Exercise input
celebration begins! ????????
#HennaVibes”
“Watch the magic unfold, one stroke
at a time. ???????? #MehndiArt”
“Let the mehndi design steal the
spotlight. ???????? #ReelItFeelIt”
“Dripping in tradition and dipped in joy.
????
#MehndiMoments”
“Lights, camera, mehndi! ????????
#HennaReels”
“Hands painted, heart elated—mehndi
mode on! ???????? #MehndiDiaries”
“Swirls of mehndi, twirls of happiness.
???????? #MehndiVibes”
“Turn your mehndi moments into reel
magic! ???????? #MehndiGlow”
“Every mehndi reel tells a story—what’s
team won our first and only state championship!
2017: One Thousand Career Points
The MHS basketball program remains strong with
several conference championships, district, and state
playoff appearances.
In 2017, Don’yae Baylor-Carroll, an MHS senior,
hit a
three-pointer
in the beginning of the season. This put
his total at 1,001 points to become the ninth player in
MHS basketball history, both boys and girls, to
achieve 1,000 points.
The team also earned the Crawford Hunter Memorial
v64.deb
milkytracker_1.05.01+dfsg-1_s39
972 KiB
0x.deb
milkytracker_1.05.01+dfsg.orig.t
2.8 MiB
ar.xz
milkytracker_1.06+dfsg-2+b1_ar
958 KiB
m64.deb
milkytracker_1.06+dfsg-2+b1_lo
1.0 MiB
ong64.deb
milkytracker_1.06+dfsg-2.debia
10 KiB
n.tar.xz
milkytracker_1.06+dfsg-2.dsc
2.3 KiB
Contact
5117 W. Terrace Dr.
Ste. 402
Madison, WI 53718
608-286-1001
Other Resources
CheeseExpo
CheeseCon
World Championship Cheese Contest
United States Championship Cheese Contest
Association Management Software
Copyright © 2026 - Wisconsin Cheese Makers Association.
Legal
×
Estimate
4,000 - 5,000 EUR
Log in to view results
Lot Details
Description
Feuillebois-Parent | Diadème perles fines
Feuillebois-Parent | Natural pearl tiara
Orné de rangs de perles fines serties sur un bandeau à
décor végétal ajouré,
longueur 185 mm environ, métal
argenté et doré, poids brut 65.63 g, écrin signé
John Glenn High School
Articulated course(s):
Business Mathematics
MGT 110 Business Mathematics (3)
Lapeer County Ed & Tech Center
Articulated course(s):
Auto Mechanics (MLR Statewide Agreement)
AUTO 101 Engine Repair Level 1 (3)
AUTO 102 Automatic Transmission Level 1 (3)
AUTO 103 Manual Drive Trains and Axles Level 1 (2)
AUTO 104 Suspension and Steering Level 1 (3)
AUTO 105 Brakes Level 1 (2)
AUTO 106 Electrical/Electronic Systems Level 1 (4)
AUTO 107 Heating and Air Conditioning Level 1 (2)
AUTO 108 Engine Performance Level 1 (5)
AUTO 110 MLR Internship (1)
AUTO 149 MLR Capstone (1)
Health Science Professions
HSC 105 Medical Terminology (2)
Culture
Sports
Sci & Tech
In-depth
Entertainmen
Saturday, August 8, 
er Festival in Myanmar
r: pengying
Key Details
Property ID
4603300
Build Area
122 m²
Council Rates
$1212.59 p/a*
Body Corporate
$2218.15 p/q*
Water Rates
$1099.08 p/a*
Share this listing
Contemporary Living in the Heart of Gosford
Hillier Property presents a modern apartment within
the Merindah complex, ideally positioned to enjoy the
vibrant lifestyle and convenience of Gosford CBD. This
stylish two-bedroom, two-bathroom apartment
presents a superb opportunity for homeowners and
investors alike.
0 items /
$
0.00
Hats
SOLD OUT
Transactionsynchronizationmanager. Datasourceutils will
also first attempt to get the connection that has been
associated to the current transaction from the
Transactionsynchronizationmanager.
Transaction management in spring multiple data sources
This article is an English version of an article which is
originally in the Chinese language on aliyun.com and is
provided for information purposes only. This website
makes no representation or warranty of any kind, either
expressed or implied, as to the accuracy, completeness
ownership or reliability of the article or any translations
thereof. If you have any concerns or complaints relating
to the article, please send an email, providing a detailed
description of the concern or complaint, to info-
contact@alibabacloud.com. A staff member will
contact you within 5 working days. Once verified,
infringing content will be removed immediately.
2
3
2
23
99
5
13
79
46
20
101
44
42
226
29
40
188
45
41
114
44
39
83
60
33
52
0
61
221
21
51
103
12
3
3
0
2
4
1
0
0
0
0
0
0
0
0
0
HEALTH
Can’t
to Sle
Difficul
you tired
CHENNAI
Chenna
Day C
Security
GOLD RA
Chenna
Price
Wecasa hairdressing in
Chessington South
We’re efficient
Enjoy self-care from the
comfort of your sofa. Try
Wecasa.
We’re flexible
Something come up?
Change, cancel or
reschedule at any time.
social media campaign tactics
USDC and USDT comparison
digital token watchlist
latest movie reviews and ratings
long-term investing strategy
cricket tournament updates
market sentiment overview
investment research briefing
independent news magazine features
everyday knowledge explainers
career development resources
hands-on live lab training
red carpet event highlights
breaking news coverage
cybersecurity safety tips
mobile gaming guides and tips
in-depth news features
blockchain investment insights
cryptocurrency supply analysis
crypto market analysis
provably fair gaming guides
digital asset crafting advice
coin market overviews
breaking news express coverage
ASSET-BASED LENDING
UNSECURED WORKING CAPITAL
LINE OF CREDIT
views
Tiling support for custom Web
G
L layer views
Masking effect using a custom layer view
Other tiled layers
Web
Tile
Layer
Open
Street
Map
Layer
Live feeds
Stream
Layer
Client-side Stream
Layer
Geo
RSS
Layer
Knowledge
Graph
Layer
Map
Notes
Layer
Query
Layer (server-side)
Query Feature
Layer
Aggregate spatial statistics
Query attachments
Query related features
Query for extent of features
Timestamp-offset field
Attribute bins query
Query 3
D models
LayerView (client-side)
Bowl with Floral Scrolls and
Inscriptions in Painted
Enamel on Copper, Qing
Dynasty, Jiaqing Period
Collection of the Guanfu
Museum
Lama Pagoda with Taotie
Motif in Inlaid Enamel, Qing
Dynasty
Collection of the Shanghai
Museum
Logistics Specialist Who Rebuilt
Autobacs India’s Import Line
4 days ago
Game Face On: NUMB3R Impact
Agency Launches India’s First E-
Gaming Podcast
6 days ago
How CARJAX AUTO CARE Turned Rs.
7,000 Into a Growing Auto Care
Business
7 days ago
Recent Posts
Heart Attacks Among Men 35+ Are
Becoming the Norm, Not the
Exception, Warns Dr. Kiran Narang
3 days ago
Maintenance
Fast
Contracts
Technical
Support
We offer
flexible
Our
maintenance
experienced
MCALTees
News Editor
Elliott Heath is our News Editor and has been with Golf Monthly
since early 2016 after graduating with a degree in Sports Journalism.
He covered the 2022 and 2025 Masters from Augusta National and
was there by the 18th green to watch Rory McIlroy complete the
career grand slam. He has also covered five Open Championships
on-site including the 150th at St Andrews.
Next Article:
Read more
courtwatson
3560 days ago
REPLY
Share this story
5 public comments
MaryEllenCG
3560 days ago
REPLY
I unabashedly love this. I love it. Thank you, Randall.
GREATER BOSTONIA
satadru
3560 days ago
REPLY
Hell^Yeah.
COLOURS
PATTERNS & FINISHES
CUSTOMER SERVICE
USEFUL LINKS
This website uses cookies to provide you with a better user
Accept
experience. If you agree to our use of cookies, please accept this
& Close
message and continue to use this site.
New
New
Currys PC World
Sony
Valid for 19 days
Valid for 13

Task brief
Starting at the beginning of the records and continuing through the line containing "2017: One Thousand Career Points", rewrite each line as a row of a Markdown table with the columns "Row" and "Text". Number the rows and omit any blank lines.

Exercise solution
| Row | Text |
|---|---|
| 1 | celebration begins! ???????? |
| 2 | #HennaVibes” |
| 3 | “Watch the magic unfold, one stroke |
| 4 | at a time. ???????? #MehndiArt” |
| 5 | “Let the mehndi design steal the |
| 6 | spotlight. ???????? #ReelItFeelIt” |
| 7 | “Dripping in tradition and dipped in joy. |
| 8 | ???? |
| 9 | #MehndiMoments” |
| 10 | “Lights, camera, mehndi! ???????? |
| 11 | #HennaReels” |
| 12 | “Hands painted, heart elated—mehndi |
| 13 | mode on! ???????? #MehndiDiaries” |
| 14 | “Swirls of mehndi, twirls of happiness. |
| 15 | ???????? #MehndiVibes” |
| 16 | “Turn your mehndi moments into reel |
| 17 | magic! ???????? #MehndiGlow” |
| 18 | “Every mehndi reel tells a story—what’s |
| 19 | team won our first and only state championship! |
| 20 | 2017: One Thousand Career Points |